*WORK REQUEST*
Please pull out every line in the items below that contains the word "réalisés", copying each one in full.

Short-answer chart tasks
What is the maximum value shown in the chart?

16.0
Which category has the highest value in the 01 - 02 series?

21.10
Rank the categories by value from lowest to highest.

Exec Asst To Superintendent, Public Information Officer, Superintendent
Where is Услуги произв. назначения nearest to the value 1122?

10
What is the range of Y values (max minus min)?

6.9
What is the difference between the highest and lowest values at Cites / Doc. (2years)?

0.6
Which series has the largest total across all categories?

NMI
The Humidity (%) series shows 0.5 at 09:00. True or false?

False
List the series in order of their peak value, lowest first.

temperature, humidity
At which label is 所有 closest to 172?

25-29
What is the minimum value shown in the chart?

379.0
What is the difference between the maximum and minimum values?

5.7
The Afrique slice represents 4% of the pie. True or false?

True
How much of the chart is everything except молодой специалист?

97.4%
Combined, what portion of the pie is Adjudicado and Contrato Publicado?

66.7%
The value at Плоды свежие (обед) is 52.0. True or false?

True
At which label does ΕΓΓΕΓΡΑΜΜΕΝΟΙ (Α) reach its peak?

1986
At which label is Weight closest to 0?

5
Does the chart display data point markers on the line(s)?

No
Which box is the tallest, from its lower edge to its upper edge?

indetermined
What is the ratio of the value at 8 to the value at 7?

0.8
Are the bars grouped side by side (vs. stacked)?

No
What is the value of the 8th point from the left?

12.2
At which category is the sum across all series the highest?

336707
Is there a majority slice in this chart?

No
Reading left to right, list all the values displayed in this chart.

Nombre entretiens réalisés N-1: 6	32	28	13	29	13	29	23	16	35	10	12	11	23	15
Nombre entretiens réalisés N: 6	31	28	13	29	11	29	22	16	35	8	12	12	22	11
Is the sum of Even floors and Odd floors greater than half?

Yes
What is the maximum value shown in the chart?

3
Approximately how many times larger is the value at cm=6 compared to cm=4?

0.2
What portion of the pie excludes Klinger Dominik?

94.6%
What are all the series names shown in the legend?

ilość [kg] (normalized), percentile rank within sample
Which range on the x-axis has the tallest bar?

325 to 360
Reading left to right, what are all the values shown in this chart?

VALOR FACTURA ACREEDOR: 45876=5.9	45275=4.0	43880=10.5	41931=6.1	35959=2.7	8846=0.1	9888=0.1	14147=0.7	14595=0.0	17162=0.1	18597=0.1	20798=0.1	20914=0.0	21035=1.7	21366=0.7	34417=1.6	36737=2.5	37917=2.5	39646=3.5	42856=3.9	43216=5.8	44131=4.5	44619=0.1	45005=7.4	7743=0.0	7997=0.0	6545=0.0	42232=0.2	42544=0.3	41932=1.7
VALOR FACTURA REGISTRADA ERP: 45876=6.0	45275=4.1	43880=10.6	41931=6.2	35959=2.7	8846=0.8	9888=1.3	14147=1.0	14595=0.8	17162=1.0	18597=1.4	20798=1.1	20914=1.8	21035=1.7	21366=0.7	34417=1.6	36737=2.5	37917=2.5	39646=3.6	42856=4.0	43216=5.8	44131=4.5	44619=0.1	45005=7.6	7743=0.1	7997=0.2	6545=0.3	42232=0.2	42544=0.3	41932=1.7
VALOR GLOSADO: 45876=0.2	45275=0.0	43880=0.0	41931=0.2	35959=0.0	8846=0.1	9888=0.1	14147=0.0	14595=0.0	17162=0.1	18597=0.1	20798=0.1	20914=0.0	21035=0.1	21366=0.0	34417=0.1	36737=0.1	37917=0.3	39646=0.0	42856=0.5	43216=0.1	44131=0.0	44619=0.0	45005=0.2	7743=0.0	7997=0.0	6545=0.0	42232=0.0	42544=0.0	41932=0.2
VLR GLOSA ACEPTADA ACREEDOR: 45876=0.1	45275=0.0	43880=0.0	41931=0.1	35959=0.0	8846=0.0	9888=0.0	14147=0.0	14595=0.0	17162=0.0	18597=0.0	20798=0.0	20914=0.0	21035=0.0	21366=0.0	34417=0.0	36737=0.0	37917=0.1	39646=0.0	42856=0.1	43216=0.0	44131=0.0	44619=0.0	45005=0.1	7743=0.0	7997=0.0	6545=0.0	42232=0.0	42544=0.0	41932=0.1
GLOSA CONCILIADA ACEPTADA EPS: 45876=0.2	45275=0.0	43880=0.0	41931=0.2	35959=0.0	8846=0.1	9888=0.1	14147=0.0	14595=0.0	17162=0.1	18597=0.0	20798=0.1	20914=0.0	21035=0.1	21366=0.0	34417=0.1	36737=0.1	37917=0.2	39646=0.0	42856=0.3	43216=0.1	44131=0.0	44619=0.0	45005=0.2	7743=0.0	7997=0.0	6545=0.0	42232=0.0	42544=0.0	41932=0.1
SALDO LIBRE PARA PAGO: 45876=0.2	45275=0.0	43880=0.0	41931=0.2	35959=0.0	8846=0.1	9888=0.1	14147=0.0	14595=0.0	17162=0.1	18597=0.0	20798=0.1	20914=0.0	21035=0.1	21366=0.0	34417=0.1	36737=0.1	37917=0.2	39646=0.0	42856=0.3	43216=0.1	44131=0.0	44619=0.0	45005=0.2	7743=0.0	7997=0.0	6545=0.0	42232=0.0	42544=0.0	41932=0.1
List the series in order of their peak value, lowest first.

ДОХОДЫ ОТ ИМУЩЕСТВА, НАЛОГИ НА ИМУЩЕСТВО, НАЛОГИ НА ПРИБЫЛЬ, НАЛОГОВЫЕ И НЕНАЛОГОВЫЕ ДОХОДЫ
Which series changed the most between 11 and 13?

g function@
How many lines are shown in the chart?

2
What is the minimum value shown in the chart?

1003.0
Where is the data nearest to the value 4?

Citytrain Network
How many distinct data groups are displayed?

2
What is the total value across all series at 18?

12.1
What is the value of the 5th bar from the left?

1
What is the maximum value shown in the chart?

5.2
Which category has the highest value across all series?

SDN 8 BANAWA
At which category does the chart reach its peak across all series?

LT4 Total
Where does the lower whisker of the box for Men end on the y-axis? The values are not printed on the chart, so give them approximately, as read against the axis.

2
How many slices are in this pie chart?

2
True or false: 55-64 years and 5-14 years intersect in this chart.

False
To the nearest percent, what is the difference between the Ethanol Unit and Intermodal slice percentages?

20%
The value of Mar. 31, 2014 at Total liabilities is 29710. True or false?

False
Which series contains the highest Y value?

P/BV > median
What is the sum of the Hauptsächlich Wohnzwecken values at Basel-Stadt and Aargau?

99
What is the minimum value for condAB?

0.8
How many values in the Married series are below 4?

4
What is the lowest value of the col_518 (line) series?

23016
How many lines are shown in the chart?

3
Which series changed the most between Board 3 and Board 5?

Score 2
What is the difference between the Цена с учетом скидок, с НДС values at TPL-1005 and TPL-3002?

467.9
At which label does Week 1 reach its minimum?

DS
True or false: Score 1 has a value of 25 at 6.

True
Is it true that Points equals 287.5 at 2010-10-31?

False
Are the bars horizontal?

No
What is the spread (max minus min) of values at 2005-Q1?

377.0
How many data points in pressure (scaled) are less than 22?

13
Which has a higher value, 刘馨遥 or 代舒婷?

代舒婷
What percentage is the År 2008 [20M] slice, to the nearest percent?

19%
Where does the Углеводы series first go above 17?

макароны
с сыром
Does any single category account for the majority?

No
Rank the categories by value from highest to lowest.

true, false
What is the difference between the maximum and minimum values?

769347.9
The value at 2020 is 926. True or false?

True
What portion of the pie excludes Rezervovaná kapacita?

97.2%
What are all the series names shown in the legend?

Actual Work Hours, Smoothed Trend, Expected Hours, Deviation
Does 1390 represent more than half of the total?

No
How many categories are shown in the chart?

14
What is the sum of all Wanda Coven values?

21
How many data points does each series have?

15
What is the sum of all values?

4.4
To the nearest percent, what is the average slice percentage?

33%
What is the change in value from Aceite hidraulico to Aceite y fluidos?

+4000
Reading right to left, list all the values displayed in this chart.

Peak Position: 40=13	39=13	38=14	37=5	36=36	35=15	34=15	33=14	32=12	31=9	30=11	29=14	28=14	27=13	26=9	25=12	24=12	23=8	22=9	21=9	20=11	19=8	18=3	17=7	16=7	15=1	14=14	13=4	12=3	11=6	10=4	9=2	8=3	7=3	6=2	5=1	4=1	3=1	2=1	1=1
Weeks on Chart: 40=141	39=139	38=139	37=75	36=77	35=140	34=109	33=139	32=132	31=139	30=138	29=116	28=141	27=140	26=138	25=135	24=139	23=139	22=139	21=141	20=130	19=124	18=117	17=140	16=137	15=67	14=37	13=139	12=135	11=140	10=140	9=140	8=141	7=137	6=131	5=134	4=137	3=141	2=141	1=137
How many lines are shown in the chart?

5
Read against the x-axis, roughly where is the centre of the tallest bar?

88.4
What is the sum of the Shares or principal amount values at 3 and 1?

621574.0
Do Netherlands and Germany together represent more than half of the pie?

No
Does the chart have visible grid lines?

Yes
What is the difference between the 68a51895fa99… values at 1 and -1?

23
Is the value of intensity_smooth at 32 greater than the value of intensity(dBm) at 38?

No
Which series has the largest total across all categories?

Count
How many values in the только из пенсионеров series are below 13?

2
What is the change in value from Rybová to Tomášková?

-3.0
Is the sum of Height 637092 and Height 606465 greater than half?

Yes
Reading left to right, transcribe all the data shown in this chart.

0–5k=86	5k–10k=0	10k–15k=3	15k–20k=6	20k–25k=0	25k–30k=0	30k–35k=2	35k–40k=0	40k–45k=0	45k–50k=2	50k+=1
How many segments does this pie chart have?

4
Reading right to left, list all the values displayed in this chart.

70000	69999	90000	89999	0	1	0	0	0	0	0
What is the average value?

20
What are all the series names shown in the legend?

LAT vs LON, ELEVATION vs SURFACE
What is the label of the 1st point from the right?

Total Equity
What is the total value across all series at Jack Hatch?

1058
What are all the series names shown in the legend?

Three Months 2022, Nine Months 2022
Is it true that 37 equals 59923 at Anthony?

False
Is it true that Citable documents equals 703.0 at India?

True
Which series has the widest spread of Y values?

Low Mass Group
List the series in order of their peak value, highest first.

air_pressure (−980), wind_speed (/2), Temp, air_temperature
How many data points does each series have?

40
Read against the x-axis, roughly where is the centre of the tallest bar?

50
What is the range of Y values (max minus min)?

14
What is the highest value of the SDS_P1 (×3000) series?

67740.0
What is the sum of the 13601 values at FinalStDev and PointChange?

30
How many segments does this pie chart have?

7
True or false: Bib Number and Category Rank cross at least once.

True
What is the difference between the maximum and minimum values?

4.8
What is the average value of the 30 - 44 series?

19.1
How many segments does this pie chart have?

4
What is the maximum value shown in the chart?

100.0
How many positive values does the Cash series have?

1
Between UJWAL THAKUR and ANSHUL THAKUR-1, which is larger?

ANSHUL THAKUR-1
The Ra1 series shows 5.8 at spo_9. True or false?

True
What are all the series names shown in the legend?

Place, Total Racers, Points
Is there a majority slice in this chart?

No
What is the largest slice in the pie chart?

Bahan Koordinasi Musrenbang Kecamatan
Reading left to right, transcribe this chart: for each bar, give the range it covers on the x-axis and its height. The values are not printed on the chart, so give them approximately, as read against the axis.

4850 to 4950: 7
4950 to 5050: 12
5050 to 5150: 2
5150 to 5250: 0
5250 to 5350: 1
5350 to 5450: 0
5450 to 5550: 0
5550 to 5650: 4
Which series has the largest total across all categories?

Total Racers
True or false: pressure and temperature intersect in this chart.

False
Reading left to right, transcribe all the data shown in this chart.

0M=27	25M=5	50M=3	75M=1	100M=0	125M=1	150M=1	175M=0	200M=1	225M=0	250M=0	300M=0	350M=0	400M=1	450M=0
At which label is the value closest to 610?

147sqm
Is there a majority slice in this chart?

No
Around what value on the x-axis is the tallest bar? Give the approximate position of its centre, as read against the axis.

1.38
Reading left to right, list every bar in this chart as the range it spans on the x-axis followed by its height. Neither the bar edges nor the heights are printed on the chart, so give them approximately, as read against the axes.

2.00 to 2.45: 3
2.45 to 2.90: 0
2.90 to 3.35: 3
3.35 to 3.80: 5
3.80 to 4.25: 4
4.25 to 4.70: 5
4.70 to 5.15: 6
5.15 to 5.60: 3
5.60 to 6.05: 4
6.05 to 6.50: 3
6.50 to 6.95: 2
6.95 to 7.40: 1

*ANSWER FOR THE TASK*
Nombre entretiens réalisés N-1: 6	32	28	13	29	13	29	23	16	35	10	12	11	23	15
Nombre entretiens réalisés N: 6	31	28	13	29	11	29	22	16	35	8	12	12	22	11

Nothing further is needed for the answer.